══ Fragmento del documento ══

Como ya señaló U. Eco[4], es posible estudiar la significación de manera autónoma e independiente de la comunicación, mas aunque esto sería posible desde el punto de vista teórico, no parece ni apropiado ni rentable. Sin embargo, tanto el estudio de la comunicación como su realización efectiva se apoyan necesariamente en la significación, pues para que la comunicación tenga lugar se necesita transmitir un mensaje elaborado a base de signos. Por consiguiente, aclarar la naturaleza del signo es básico para aclarar también la naturaleza de la comunicación.
En este trabajo no me voy a ocupar de definir en qué consiste la comunicación, o de si la comunicación entre máquinas también es comunicación o sólo paso de información, o de analizar todos y cada uno de los elementos que forman parte del acto comunicativo. Mi interés se va a centrar sólo en uno de esos elementos, a saber, el signo. Por ello, intentaré presentar de forma breve la doctrina de Peirce sobre la semiosis, es decir, sobre el proceso en el que algo funciona como signo, comentando sus peculiaridades y destacando lo que me parece más significativo de su concepción frente a otras semejantes. Así, aunque hablar de la semiosis, o de los signos en general, pueda parecer alejado en un principio de la comunicación, creo que, por lo dicho unas líneas más arriba, está suficientemente claro que no es el caso.
2. La justificación del modelo triádico en Peirce
Todo el pensamiento y toda la producción intelectual de Peirce se articula en torno a tres categorías básicas: primeridad [Firtness], segundidad [Secondness] y terceridad [Thirdness]. Son innumerables los textos en los que Peirce describe de una manera u otra estos elementos, y también son variadas las terminologías que emplea para hablar de ellas (primano, segundano, terciano). Los nombres de primeridad, segundidad y terceridad son sumamente genéricos, simples y, en principio, no parecen indicar nada más que la relación de orden que se establece entre ellos; así, un primero no necesita nada más que de sí mismo para ser; un segundo precisa necesariamente de un primero para ser, pues sin la referencia a un primero no habría un segundo. Un tercero es lo que establece la relación entre un primero y un segundo, en este sentido un tercero es siempre un mediador. Peirce llega al convencimiento –después de estudiar el tema “desde todos los puntos de vista” y durante “cuarenta años” (CP 8.331)—, de que la segundidad es inapropiada para abarcar todo lo que está en la mente y de que es inferior en sus aplicaciones a la terceridad, ya que las combinaciones de relaciones para formar otras nuevas son siempre relaciones triádicas irreductibles a relaciones diádicas.

═══
══ Datos sin procesar ══

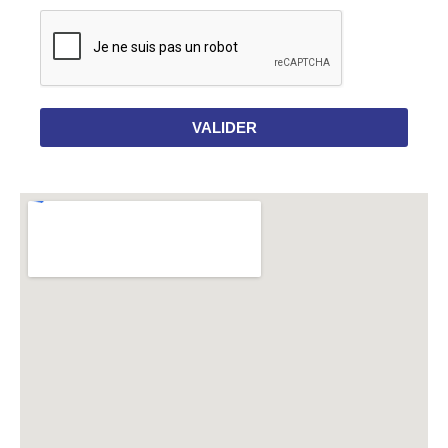
VALIDER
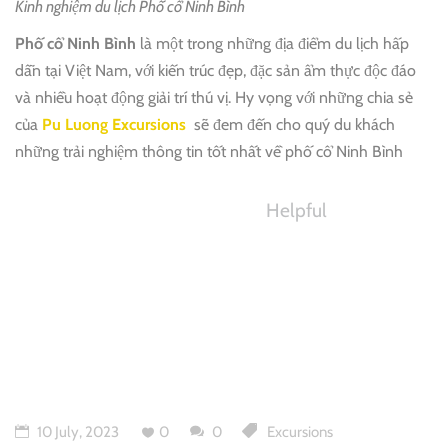
Kinh nghiệm du lịch Phố cổ Ninh Bình
Phố cổ Ninh Bình
là một trong những địa điểm du lịch hấp
dẫn tại Việt Nam, với kiến trúc đẹp, đặc sản ẩm thực độc đáo
và nhiều hoạt động giải trí thú vị. Hy vọng với những chia sẻ
của
Pu Luong Excursions
sẽ đem đến cho quý du khách
những trải nghiệm thông tin tốt nhất về phố cổ Ninh Bình
Helpful
10 July, 2023
0
0
Excursions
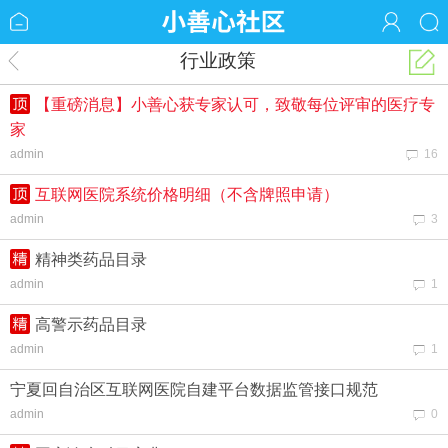
行业政策
【重磅消息】小善心获专家认可，致敬每位评审的医疗专
家
admin
16
互联网医院系统价格明细（不含牌照申请）
admin
3
精神类药品目录
admin
1
高警示药品目录
admin
1
宁夏回自治区互联网医院自建平台数据监管接口规范
admin
0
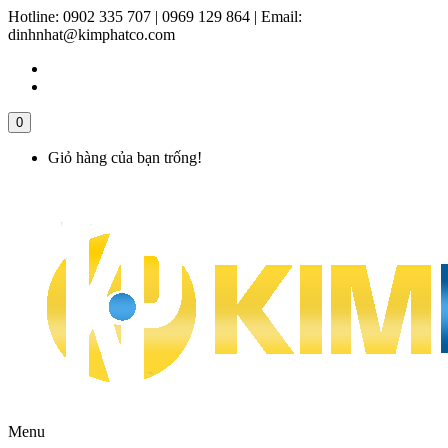
Hotline:
0902 335 707 | 0969 129 864
|
Email:
dinhnhat@kimphatco.com
0
Giỏ hàng của bạn trống!
Menu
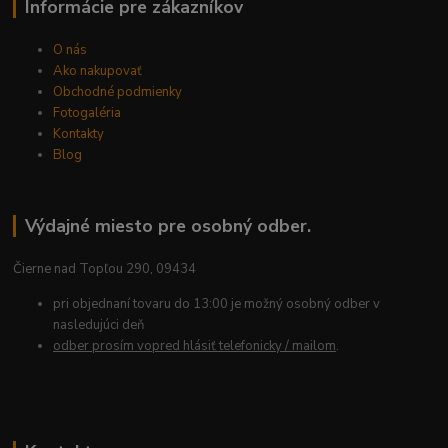
Informácie pre zákazníkov
O nás
Ako nakupovať
Obchodné podmienky
Fotogaléria
Kontakty
Blog
Výdajné miesto pre osobný odber.
Čierne nad Topľou 290, 09434
pri objednaní tovaru do 13:00 je možný osobný odber v
nasledujúci deň
odber prosím vopred hlásiť telefonicky / mailom
.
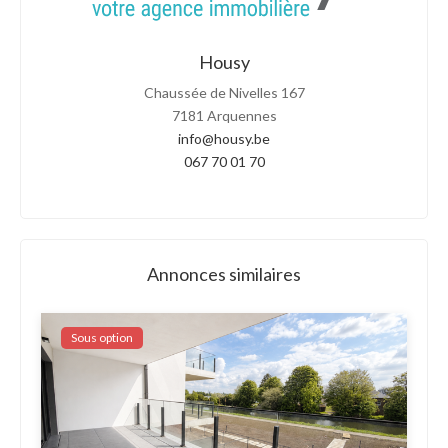
Housy
Chaussée de Nivelles 167
7181 Arquennes
info@housy.be
067 70 01 70
Annonces similaires
Sous option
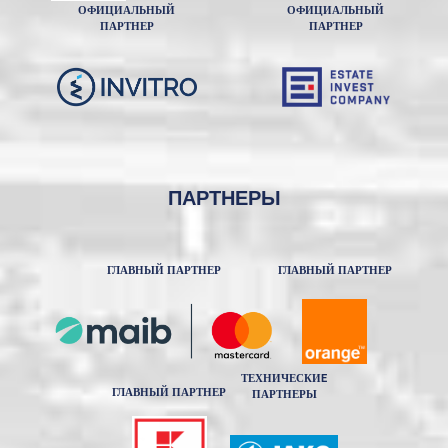
ОФИЦИАЛЬНЫЙ
ОФИЦИАЛЬНЫЙ
ПАРТНЕР
ПАРТНЕР
ПАРТНЕРЫ
ГЛАВНЫЙ ПАРТНЕР
ГЛАВНЫЙ ПАРТНЕР
ТЕХНИЧЕСКИE
ГЛАВНЫЙ ПАРТНЕР
ПАРТНЕРЫ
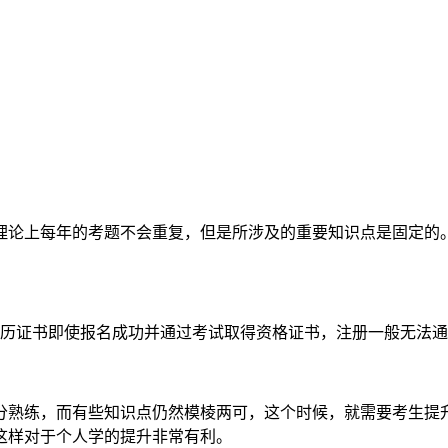
理论上每年的考题不会重复，但是所涉及的重要知识点是固定的
学历证书即使报名成功并通过考试取得资格证书，注册一般无法
分熟练，而有些知识点仍然模棱两可，这个时候，就需要考生提
这样对于个人学的提升非常有利。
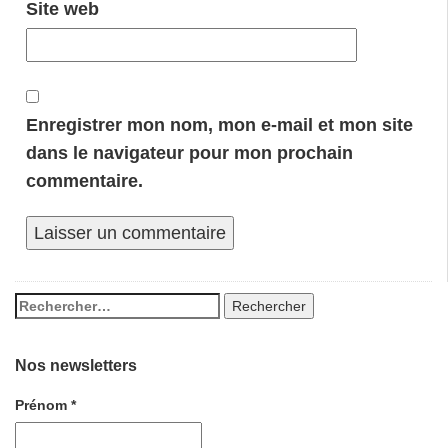
Site web
Enregistrer mon nom, mon e-mail et mon site
dans le navigateur pour mon prochain
commentaire.
Nos newsletters
Prénom
*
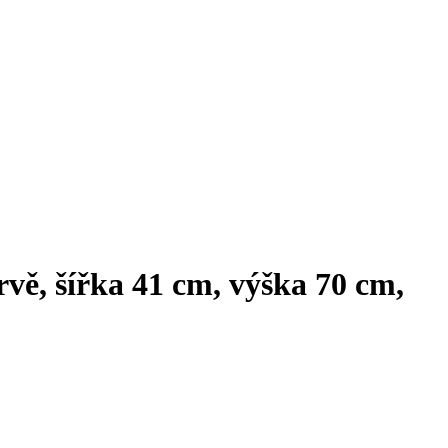
rvě, šířka 41 cm, výška 70 cm,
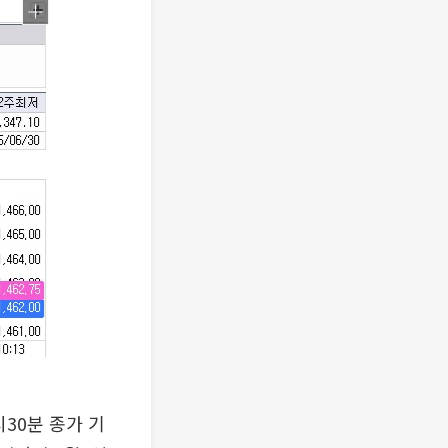
시30분 종가 기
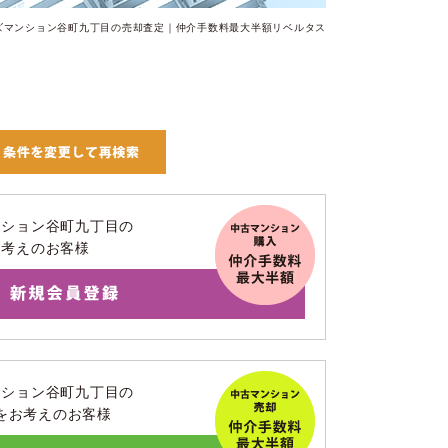
ズマンション谷町九丁目の売却査定｜仲介手数料最大半額リベルタス
ンション谷町九丁目の
お考えのお客様
ンション谷町九丁目の
をお考えのお客様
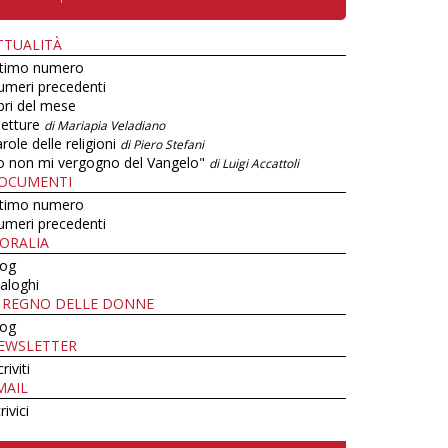
TTUALITÀ
ltimo numero
umeri precedenti
bri del mese
letture
di Mariapia Veladiano
role delle religioni
di Piero Stefani
o non mi vergogno del Vangelo"
di Luigi Accattoli
OCUMENTI
ltimo numero
umeri precedenti
ORALIA
log
aloghi
L REGNO DELLE DONNE
log
EWSLETTER
criviti
MAIL
rivici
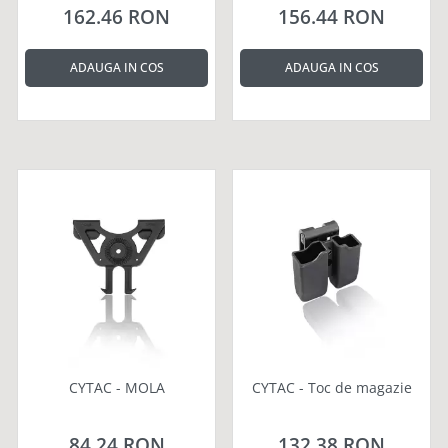
162.46 RON
156.44 RON
ADAUGA IN COS
ADAUGA IN COS
CYTAC - MOLA
CYTAC - Toc de magazie
84.24 RON
132.38 RON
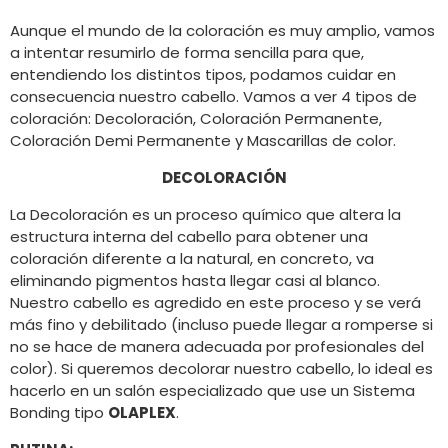
Aunque el mundo de la coloración es muy amplio, vamos
a intentar resumirlo de forma sencilla para que,
entendiendo los distintos tipos, podamos cuidar en
consecuencia nuestro cabello. Vamos a ver 4 tipos de
coloración: Decoloración, Coloración Permanente,
Coloración Demi Permanente y Mascarillas de color.
DECOLORACIÓN
La Decoloración es un proceso químico que altera la
estructura interna del cabello para obtener una
coloración diferente a la natural, en concreto, va
eliminando pigmentos hasta llegar casi al blanco.
Nuestro cabello es agredido en este proceso y se verá
más fino y debilitado (incluso puede llegar a romperse si
no se hace de manera adecuada por profesionales del
color). Si queremos decolorar nuestro cabello, lo ideal es
hacerlo en un salón especializado que use un Sistema
Bonding tipo
OLAPLEX
.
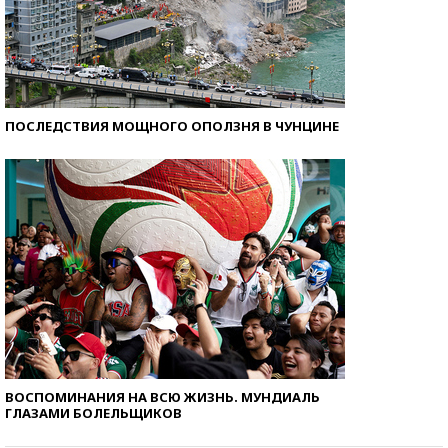
ПОСЛЕДСТВИЯ МОЩНОГО ОПОЛЗНЯ В ЧУНЦИНЕ
ВОСПОМИНАНИЯ НА ВСЮ ЖИЗНЬ. МУНДИАЛЬ
ГЛАЗАМИ БОЛЕЛЬЩИКОВ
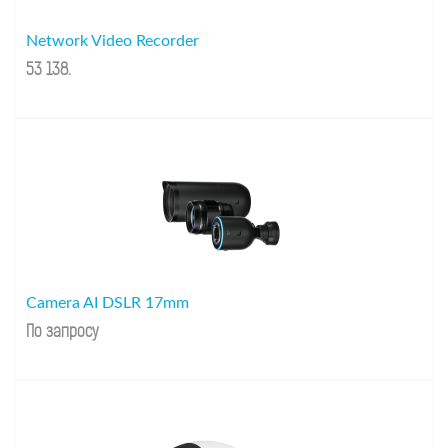
Network Video Recorder
53 138
.
Camera AI DSLR 17mm
По запросу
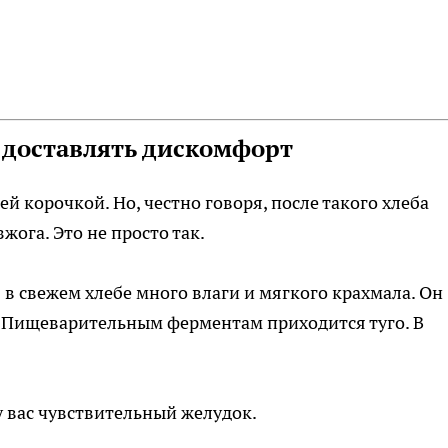
 доставлять дискомфорт
й корочкой. Но, честно говоря, после такого хлеба
жога. Это не просто так.
в свежем хлебе много влаги и мягкого крахмала. Он
я. Пищеварительным ферментам приходится туго. В
 вас чувствительный желудок.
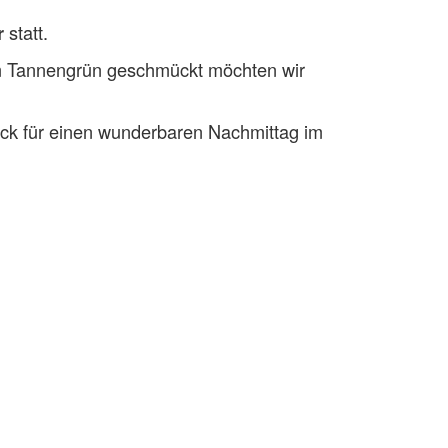
statt.
r
em Tannengrün geschmückt möchten wir
ack für einen wunderbaren Nachmittag im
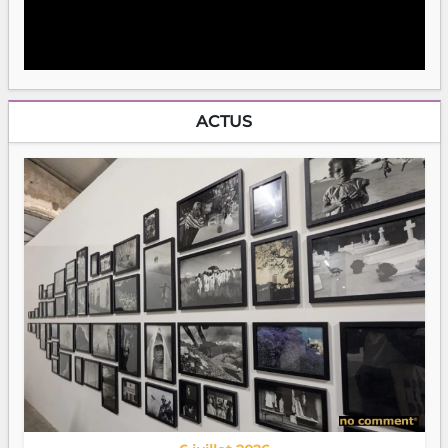
ACTUS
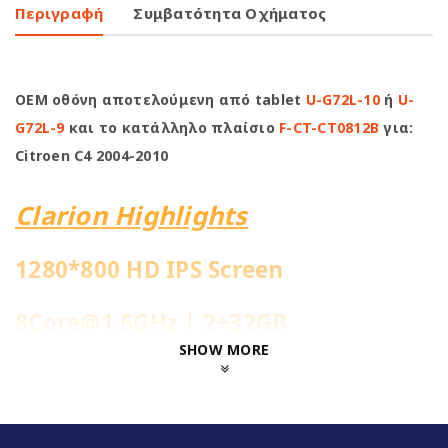
Περιγραφή
Συμβατότητα Οχήματος
OEM οθόνη αποτελούμενη από tablet
U-G72L-10
ή
U-
G72L-9
και το κατάλληλο πλαίσιο
F-CT-CT0812B
για:
Citroen C4 2004-2010
Clarion Highlights
1280*800 HD IPS Screen
8Core@1.6GHz | 2+32GB
SHOW MORE
Ενσωματωμένη 4G Sim Slot
Fast Boot 1-2sec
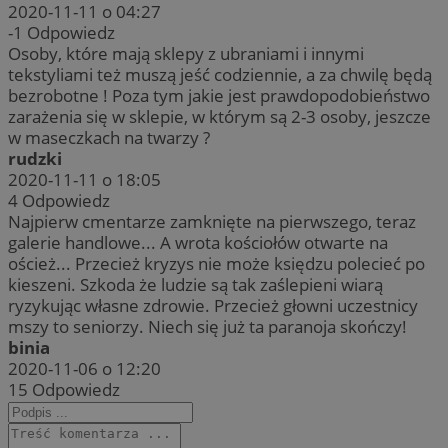
2020-11-11 o 04:27
-1
Odpowiedz
Osoby, które mają sklepy z ubraniami i innymi
tekstyliami też muszą jeść codziennie, a za chwilę będą
bezrobotne ! Poza tym jakie jest prawdopodobieństwo
zarażenia się w sklepie, w którym są 2-3 osoby, jeszcze
w maseczkach na twarzy ?
rudzki
2020-11-11 o 18:05
4
Odpowiedz
Najpierw cmentarze zamknięte na pierwszego, teraz
galerie handlowe... A wrota kościołów otwarte na
oścież... Przecież kryzys nie może księdzu polecieć po
kieszeni. Szkoda że ludzie są tak zaślepieni wiarą
ryzykując własne zdrowie. Przecież głowni uczestnicy
mszy to seniorzy. Niech się już ta paranoja skończy!
binia
2020-11-06 o 12:20
15
Odpowiedz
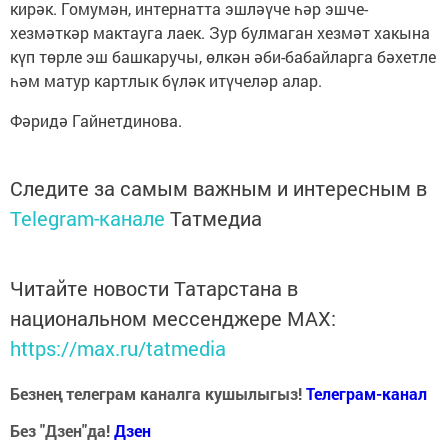
кирәк. Гомумән, интернатта эшләүче һәр эшче-
хезмәткәр мактауга лаек. Зур булмаган хезмәт хакына
күп төрле эш башкаручы, өлкән әби-бабайларга бәхетле
һәм матур картлык бүләк итүчеләр алар.
Фәридә Гайнетдинова.
Следите за самым важным и интересным в
Telegram-канале
Татмедиа
Читайте новости Татарстана в
национальном мессенджере MАХ:
https://max.ru/tatmedia
Безнең телеграм каналга кушылыгыз!
Телеграм-канал
Без "Дзен"да!
Д
зен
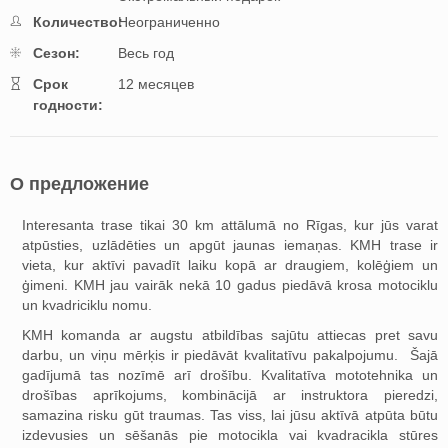
Количество:
Неограниченно
Cезон:
Весь год
Cрок
12 месяцев
годности:
О предложение
Interesanta trase tikai 30 km attālumā no Rīgas, kur jūs varat
atpūsties, uzlādēties un apgūt jaunas iemaņas. KMH trase ir
vieta, kur aktīvi pavadīt laiku kopā ar draugiem, kolēģiem un
ģimeni. KMH jau vairāk nekā 10 gadus piedāvā krosa motociklu
un kvadriciklu nomu.
KMH komanda ar augstu atbildības sajūtu attiecas pret savu
darbu, un viņu mērķis ir piedāvāt kvalitatīvu pakalpojumu. Šajā
gadījumā tas nozīmē arī drošību. Kvalitatīva mototehnika un
drošības aprīkojums, kombinācijā ar instruktora pieredzi,
samazina risku gūt traumas. Tas viss, lai jūsu aktīvā atpūta būtu
izdevusies un sēšanās pie motocikla vai kvadracikla stūres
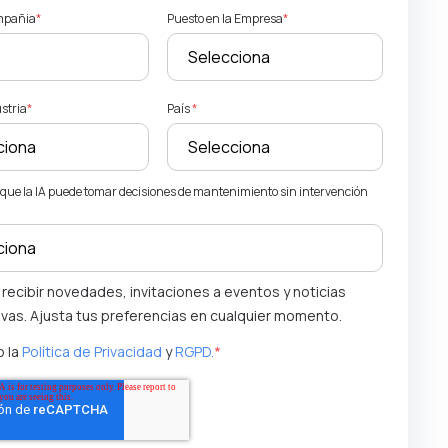
mpañia
*
Puesto en la Empresa
*
ustria
*
País
*
que la IA puede tomar decisiones de mantenimiento sin intervención
 recibir novedades, invitaciones a eventos y noticias
ivas. Ajusta tus preferencias en cualquier momento.
 la
Política de Privacidad
y
RGPD.
*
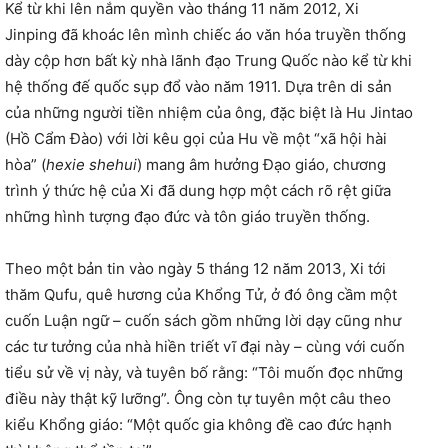
Kể từ khi lên nắm quyền vào tháng 11 năm 2012, Xi
Jinping đã khoác lên mình chiếc áo văn hóa truyền thống
dày cộp hơn bất kỳ nhà lãnh đạo Trung Quốc nào kể từ khi
hệ thống đế quốc sụp đổ vào năm 1911. Dựa trên di sản
của những người tiền nhiệm của ông, đặc biệt là Hu Jintao
(Hồ Cẩm Đào) với lời kêu gọi của Hu về một “xã hội hài
hòa” (
hexie shehui
) mang âm hưởng Đạo giáo, chương
trình ý thức hệ của Xi đã dung hợp một cách rõ rệt giữa
những hình tượng đạo đức và tôn giáo truyền thống.
Theo một bản tin vào ngày 5 tháng 12 năm 2013, Xi tới
thăm Qufu, quê hương của Khổng Tử, ở đó ông cầm một
cuốn Luận ngữ – cuốn sách gồm những lời dạy cũng như
các tư tưởng của nhà hiền triết vĩ đại này – cùng với cuốn
tiểu sử về vị này, và tuyên bố rằng: “Tôi muốn đọc những
điều này thật kỹ lưỡng”. Ông còn tự tuyên một câu theo
kiểu Khổng giáo: “Một quốc gia không đề cao đức hạnh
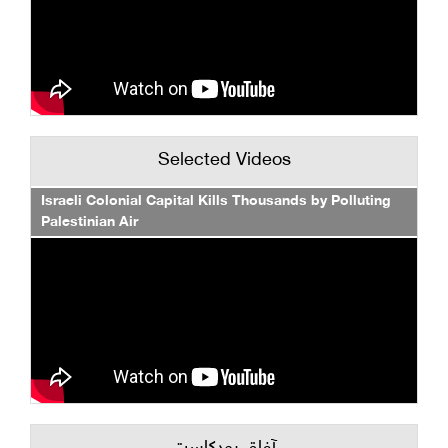
Selected Videos
Israeli Colonial Capital Kills Thousands by Polluting
Palestinian Air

═══

**Consigna 1:**
Reproduce sin cambios el pasaje del fragmento sobre Peirce que empieza con las palabras que contienen "En este trabajo" y termina con "es el caso.".
**Consigna 2:**
Indica, por favor, cuántas líneas de los registros contienen la palabra "odber". Responde solo con el número.

**Respuesta esperada 1:**
En este trabajo no me voy a ocupar de definir en qué consiste la comunicación, o de si la comunicación entre máquinas también es comunicación o sólo paso de información, o de analizar todos y cada uno de los elementos que forman parte del acto comunicativo. Mi interés se va a centrar sólo en uno de esos elementos, a saber, el signo. Por ello, intentaré presentar de forma breve la doctrina de Peirce sobre la semiosis, es decir, sobre el proceso en el que algo funciona como signo, comentando sus peculiaridades y destacando lo que me parece más significativo de su concepción frente a otras semejantes. Así, aunque hablar de la semiosis, o de los signos en general, pueda parecer alejado en un principio de la comunicación, creo que, por lo dicho unas líneas más arriba, está suficientemente claro que no es el caso.

**Respuesta esperada 2:**
3